Agreement	What it governs	When you need it
License / EULA	Permission to use the software/copy	Always — it’s the foundation
Terms of service	Rules for using an online service	You run a service/site/app
Privacy policy	What you do with personal data	You collect personal data (often legally required)
DPA	A vendor processing data for you	A processor handles personal data on your behalf
SLA	Availability/performance promises	You sell an ongoing service
Support agreement	Help: tiers, response, coverage	You offer paid support
NDA	Protecting shared confidential info	Before sharing secrets with anyone
MSA + SOW	The legal frame + each deal’s scope	Repeat B2B sales/services
AUP	What users may not do	A multi-user service needs conduct rules
Beta / trial	Limited pre-release/evaluation use	You offer betas, trials, or evaluations
Partner / reseller	Others selling/distributing your product	You sell through a channel
Developer / API terms	Third parties building on your API	You expose an API or platform

You won’t need all of these — most products use a handful. The skill is recognizing which relationships your software actually creates and reaching for the matching agreement. That’s exactly what the final module turns into a decision you can make for your own project.

Quick check: a vendor wants to sell you several projects over time without re-negotiating liability and IP each time. What structure fits?

Recap

NDAs protect confidential information — one-way or mutual, with a defined scope, carve-outs for public/independent info, a term, and the actual-secrecy practices that back them.
MSA + SOW structures repeat B2B deals — heavy legal terms negotiated once in the MSA, deal specifics in each short SOW or order form.
An AUP sets conduct rules — what users may not do, often split out of the terms of service so it can be updated independently.
Beta, partner, and developer terms cover special relationships — temporary trials, channel sales, and third parties building on your API.
Everything clips onto the license — the license grants permission; these agreements govern the relationships built around the licensed software.

Next up: with the whole agreement landscape in view, the path turns to choosing what your project needs. See A framework for choosing.

Frequently asked questions

What's the difference between a one-way and a mutual NDA?

A one-way (unilateral) NDA protects one side’s secrets — typical when only one party is sharing, like a company showing a contractor its plans. A mutual NDA protects both sides because both will share confidential information — common when two companies explore a partnership. Mutual is the default when the conversation is genuinely two-directional; the obligations are otherwise much the same.

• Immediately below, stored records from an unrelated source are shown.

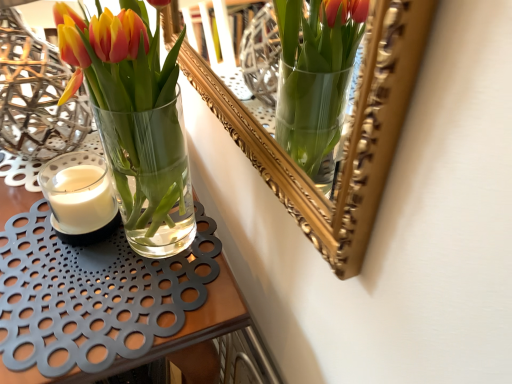
Question: Is white matte candle at left outside clear glass vase at center?

Choices:
 (A) no
 (B) yes

Answer: (B)

Question: Is white matte candle at left facing away from clear glass vase at center?

Choices:
 (A) yes
 (B) no

Answer: (B)

Question: Can you confirm if white matte candle at left is thinner than clear glass vase at center?

Choices:
 (A) no
 (B) yes

Answer: (B)

Question: Is white matte candle at left directly adjacent to clear glass vase at center?

Choices:
 (A) yes
 (B) no

Answer: (B)

Question: Can clear glass vase at center be found inside white matte candle at left?

Choices:
 (A) no
 (B) yes

Answer: (A)

Question: Is white matte candle at left aimed at clear glass vase at center?

Choices:
 (A) no
 (B) yes

Answer: (A)

Question: Is white matte candle at left completely or partially inside clear glass vase at center?

Choices:
 (A) no
 (B) yes

Answer: (A)

Question: From a real-world perspective, is clear glass vase at center located higher than white matte candle at left?

Choices:
 (A) yes
 (B) no

Answer: (B)

Question: Can you confirm if clear glass vase at center is positioned to the right of white matte candle at left?

Choices:
 (A) yes
 (B) no

Answer: (B)

Question: Does clear glass vase at center have a greater height compared to white matte candle at left?

Choices:
 (A) no
 (B) yes

Answer: (B)

Question: Is clear glass vase at center closer to the viewer compared to white matte candle at left?

Choices:
 (A) no
 (B) yes

Answer: (B)

Question: Is there a large distance between clear glass vase at center and white matte candle at left?

Choices:
 (A) yes
 (B) no

Answer: (B)

Question: Visually, is clear glass vase at center positioned to the left or to the right of white matte candle at left?

Choices:
 (A) left
 (B) right

Answer: (A)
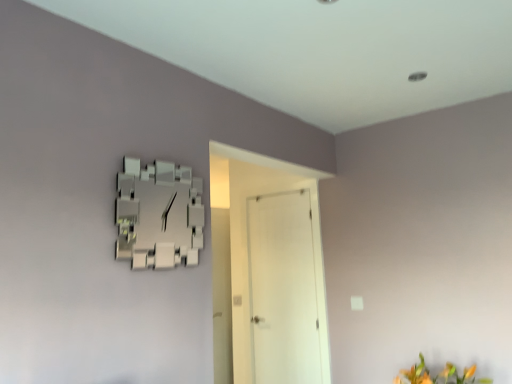
What do you see at coordinates (246, 234) in the screenshot?
I see `white matte door at center` at bounding box center [246, 234].

The image size is (512, 384). In order to click on white matte door at center in this screenshot , I will do `click(246, 234)`.

This screenshot has height=384, width=512. Describe the element at coordinates (438, 375) in the screenshot. I see `orange matte flower at lower right` at that location.

Locate an element on the screen. This screenshot has height=384, width=512. orange matte flower at lower right is located at coordinates (438, 375).

Where is `white matte door at center`? The height and width of the screenshot is (384, 512). white matte door at center is located at coordinates (246, 234).

Considering the relative positions of orange matte flower at lower right and white matte door at center in the image provided, is orange matte flower at lower right to the right of white matte door at center from the viewer's perspective?

Yes, orange matte flower at lower right is to the right of white matte door at center.

Is the position of orange matte flower at lower right more distant than that of white matte door at center?

No, orange matte flower at lower right is closer to the viewer.

Does point (443, 380) come behind point (222, 188)?

No, it is not.

From the image's perspective, relative to white matte door at center, is orange matte flower at lower right above or below?

Based on their image positions, orange matte flower at lower right is located beneath white matte door at center.

From a real-world perspective, between orange matte flower at lower right and white matte door at center, who is vertically lower?

orange matte flower at lower right.

Does orange matte flower at lower right have a lesser width compared to white matte door at center?

In fact, orange matte flower at lower right might be wider than white matte door at center.

Considering the relative sizes of orange matte flower at lower right and white matte door at center in the image provided, is orange matte flower at lower right shorter than white matte door at center?

Correct, orange matte flower at lower right is not as tall as white matte door at center.

Is orange matte flower at lower right bigger than white matte door at center?

No, orange matte flower at lower right is not bigger than white matte door at center.

Is orange matte flower at lower right surrounding white matte door at center?

Actually, white matte door at center is outside orange matte flower at lower right.

Are orange matte flower at lower right and white matte door at center beside each other?

There is a gap between orange matte flower at lower right and white matte door at center.

Is orange matte flower at lower right oriented towards white matte door at center?

No, orange matte flower at lower right does not turn towards white matte door at center.

This screenshot has width=512, height=384. Identify the location of flower in front of the white matte door at center. (438, 375).

Does white matte door at center appear on the right side of orange matte flower at lower right?

Incorrect, white matte door at center is not on the right side of orange matte flower at lower right.

Considering the positions of objects white matte door at center and orange matte flower at lower right in the image provided, who is in front, white matte door at center or orange matte flower at lower right?

orange matte flower at lower right.

Between point (210, 180) and point (424, 370), which one is positioned behind?

Point (210, 180)

From the image's perspective, is white matte door at center positioned above or below orange matte flower at lower right?

Based on their image positions, white matte door at center is located above orange matte flower at lower right.

From a real-world perspective, is white matte door at center positioned above or below orange matte flower at lower right?

In terms of real-world spatial position, white matte door at center is above orange matte flower at lower right.

Considering the sizes of white matte door at center and orange matte flower at lower right in the image, is white matte door at center wider or thinner than orange matte flower at lower right?

white matte door at center is thinner than orange matte flower at lower right.

Can you confirm if white matte door at center is taller than orange matte flower at lower right?

Yes, white matte door at center is taller than orange matte flower at lower right.

Is white matte door at center bigger than orange matte flower at lower right?

Correct, white matte door at center is larger in size than orange matte flower at lower right.

Is white matte door at center spatially inside orange matte flower at lower right, or outside of it?

white matte door at center is not inside orange matte flower at lower right, it's outside.

Are white matte door at center and orange matte flower at lower right far apart?

Absolutely, white matte door at center is distant from orange matte flower at lower right.

Is white matte door at center facing away from orange matte flower at lower right?

That's not correct — white matte door at center is not looking away from orange matte flower at lower right.

At what (x,y) coordinates should I click in order to perform the action: click on flower in front of the white matte door at center. Please return your answer as a coordinate pair (x, y). The height and width of the screenshot is (384, 512). Looking at the image, I should click on tap(438, 375).

Locate an element on the screen. flower below the white matte door at center (from a real-world perspective) is located at coordinates (438, 375).

In order to click on flower in front of the white matte door at center in this screenshot , I will do [x=438, y=375].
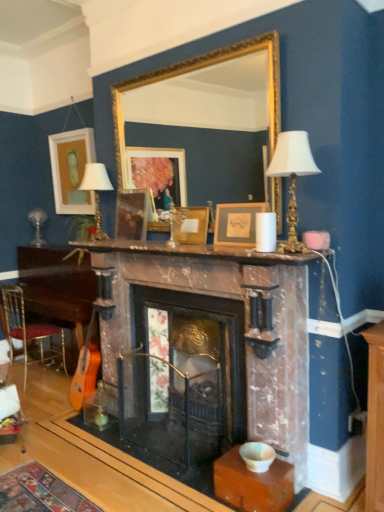
Question: Can you confirm if gold/gilded mirror at upper center is positioned to the right of white matte picture frame at upper left, the 4th picture frame when ordered from right to left?

Choices:
 (A) no
 (B) yes

Answer: (B)

Question: Considering the relative sizes of gold/gilded mirror at upper center and white matte picture frame at upper left, which is the first picture frame from left to right, in the image provided, is gold/gilded mirror at upper center wider than white matte picture frame at upper left, which is the first picture frame from left to right,?

Choices:
 (A) yes
 (B) no

Answer: (B)

Question: From the image's perspective, is gold/gilded mirror at upper center below white matte picture frame at upper left, the 4th picture frame when ordered from right to left?

Choices:
 (A) yes
 (B) no

Answer: (A)

Question: Is gold/gilded mirror at upper center positioned behind white matte picture frame at upper left, which is the first picture frame from left to right?

Choices:
 (A) no
 (B) yes

Answer: (A)

Question: Considering the relative sizes of gold/gilded mirror at upper center and white matte picture frame at upper left, the 4th picture frame when ordered from right to left, in the image provided, is gold/gilded mirror at upper center shorter than white matte picture frame at upper left, the 4th picture frame when ordered from right to left,?

Choices:
 (A) yes
 (B) no

Answer: (A)

Question: Could you tell me if gold/gilded mirror at upper center is turned towards white matte picture frame at upper left, placed as the fourth picture frame when sorted from front to back?

Choices:
 (A) no
 (B) yes

Answer: (A)

Question: From the image's perspective, is marble mantel at center under wooden picture frame at center, which is the 2th picture frame from left to right?

Choices:
 (A) yes
 (B) no

Answer: (A)

Question: Is marble mantel at center further to camera compared to wooden picture frame at center, the 3th picture frame viewed from the right?

Choices:
 (A) yes
 (B) no

Answer: (B)

Question: Can you confirm if marble mantel at center is smaller than wooden picture frame at center, which is the second picture frame in back-to-front order?

Choices:
 (A) no
 (B) yes

Answer: (A)

Question: Can you confirm if marble mantel at center is positioned to the right of wooden picture frame at center, which is the 2th picture frame from left to right?

Choices:
 (A) no
 (B) yes

Answer: (B)

Question: From a real-world perspective, does marble mantel at center stand above wooden picture frame at center, which is the second picture frame in back-to-front order?

Choices:
 (A) no
 (B) yes

Answer: (A)

Question: From a real-world perspective, is marble mantel at center physically below wooden picture frame at center, which is the second picture frame in back-to-front order?

Choices:
 (A) yes
 (B) no

Answer: (A)

Question: Considering the relative positions of wooden picture frame at center, which ranks as the 2th picture frame in front-to-back order, and metallic gold chair at lower left in the image provided, is wooden picture frame at center, which ranks as the 2th picture frame in front-to-back order, to the right of metallic gold chair at lower left from the viewer's perspective?

Choices:
 (A) yes
 (B) no

Answer: (A)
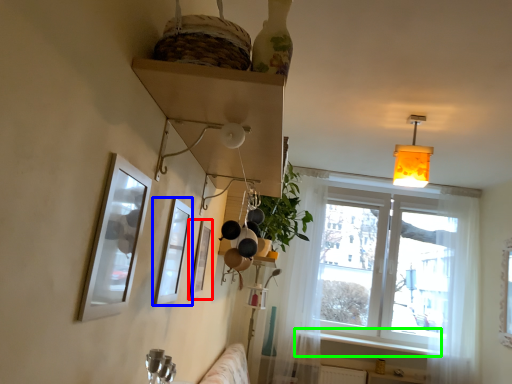
Question: Considering the real-world distances, which object is closest to picture frame (highlighted by a red box)? picture frame (highlighted by a blue box) or window sill (highlighted by a green box).

Choices:
 (A) picture frame
 (B) window sill

Answer: (A)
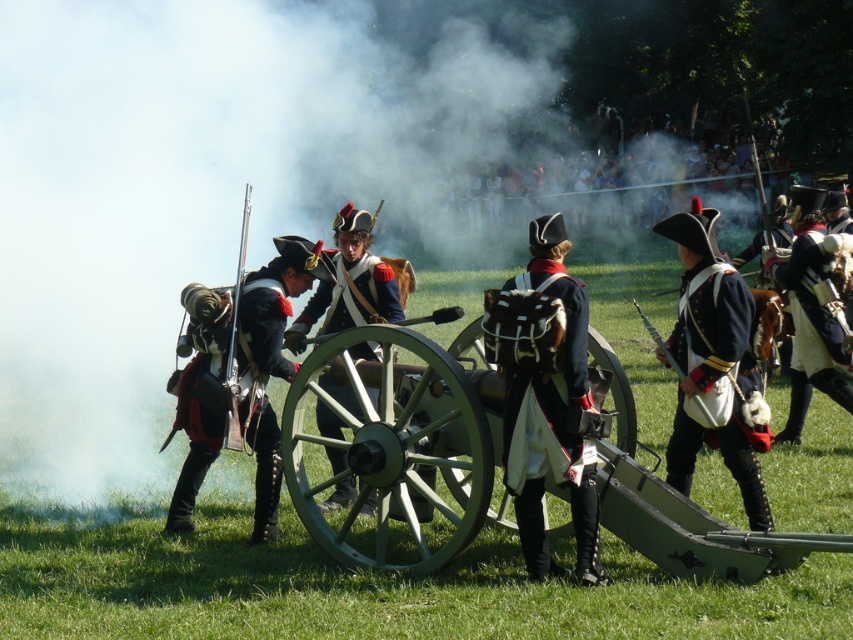
Question: Observing the image, what is the correct spatial positioning of dark blue fabric uniform at center in reference to blue woolen coat at center?

Choices:
 (A) above
 (B) below

Answer: (B)

Question: Estimate the real-world distances between objects in this image. Which object is farther from the blue woolen coat at center?

Choices:
 (A) dark blue fabric uniform at center
 (B) green polished wood cannon at center
 (C) white cotton uniform at right
 (D) matte black uniform at left

Answer: (C)

Question: Is green polished wood cannon at center below blue woolen coat at center?

Choices:
 (A) no
 (B) yes

Answer: (B)

Question: Among these objects, which one is nearest to the camera?

Choices:
 (A) matte blue coat at center
 (B) white cotton uniform at right

Answer: (A)

Question: Can you confirm if matte blue coat at center is wider than blue woolen coat at center?

Choices:
 (A) no
 (B) yes

Answer: (A)

Question: Which of the following is the farthest from the observer?

Choices:
 (A) matte blue coat at center
 (B) blue woolen coat at center

Answer: (B)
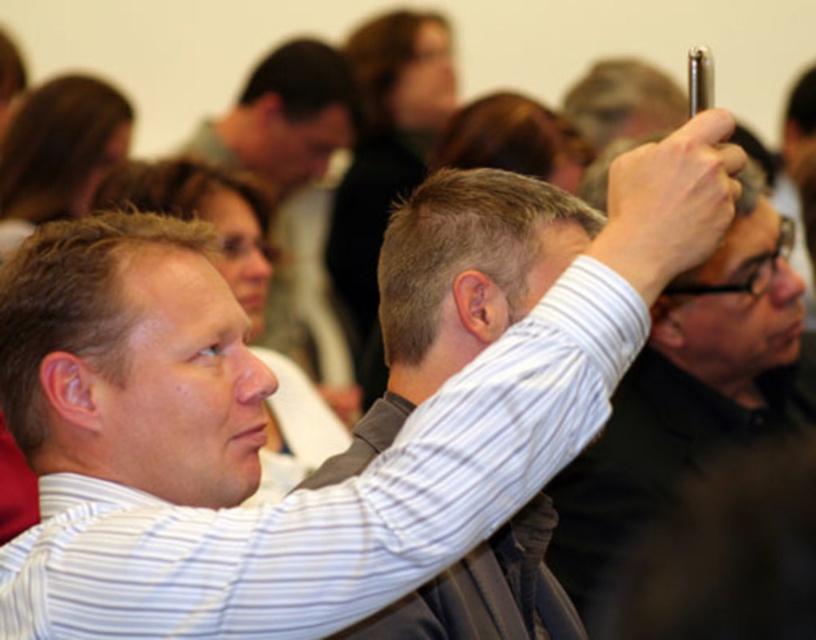
Question: Which point is closer to the camera?

Choices:
 (A) (433, 218)
 (B) (7, 408)

Answer: (B)

Question: Among these objects, which one is nearest to the camera?

Choices:
 (A) white striped shirt at upper center
 (B) short blonde hair at upper center
 (C) light brown hair at center

Answer: (C)

Question: Which is farther from the white striped shirt at upper center?

Choices:
 (A) light brown hair at center
 (B) short blonde hair at upper center

Answer: (A)

Question: Can you confirm if light brown hair at center is wider than short blonde hair at upper center?

Choices:
 (A) yes
 (B) no

Answer: (B)

Question: Does white striped shirt at upper center appear under light brown hair at center?

Choices:
 (A) no
 (B) yes

Answer: (B)

Question: Where is light brown hair at center located in relation to short blonde hair at upper center in the image?

Choices:
 (A) below
 (B) above

Answer: (A)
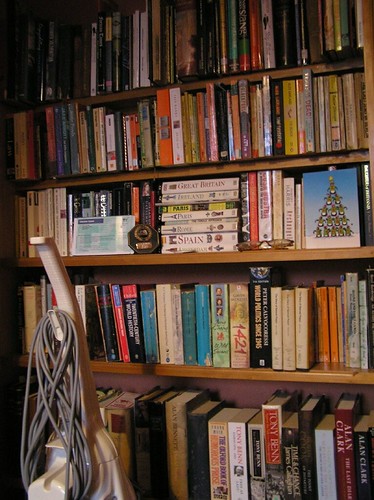
What are the coordinates of `shelves` in the screenshot? It's located at (273, 75), (285, 161), (290, 253), (300, 377).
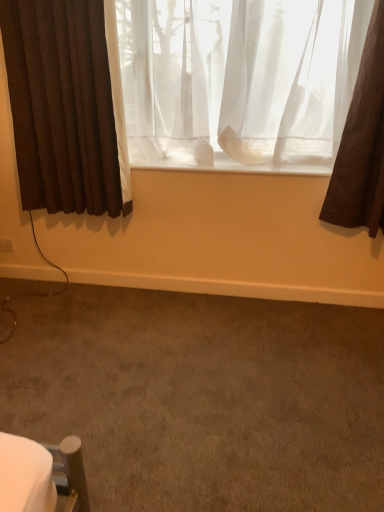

Why split a B2B deal into an MSA plus a SOW or order form?

It separates the stable legal terms from the deal-specific details. The Master Service Agreement (MSA) is negotiated once and covers liability, IP, confidentiality, and the like; each new project or purchase is then a short Statement of Work (SOW) or order form referencing the MSA. You re-negotiate the heavy terms once, then move fast on each subsequent deal.

Does an NDA make information confidential just because it says so?

Not by itself. An NDA defines what counts as confidential and obliges the recipient to protect it, but it also includes carve-outs — information that’s already public, independently developed, or rightfully obtained elsewhere isn’t covered. And to keep trade-secret protection you generally must actually treat the information as secret, not just paper it. The agreement is one part of a broader practice.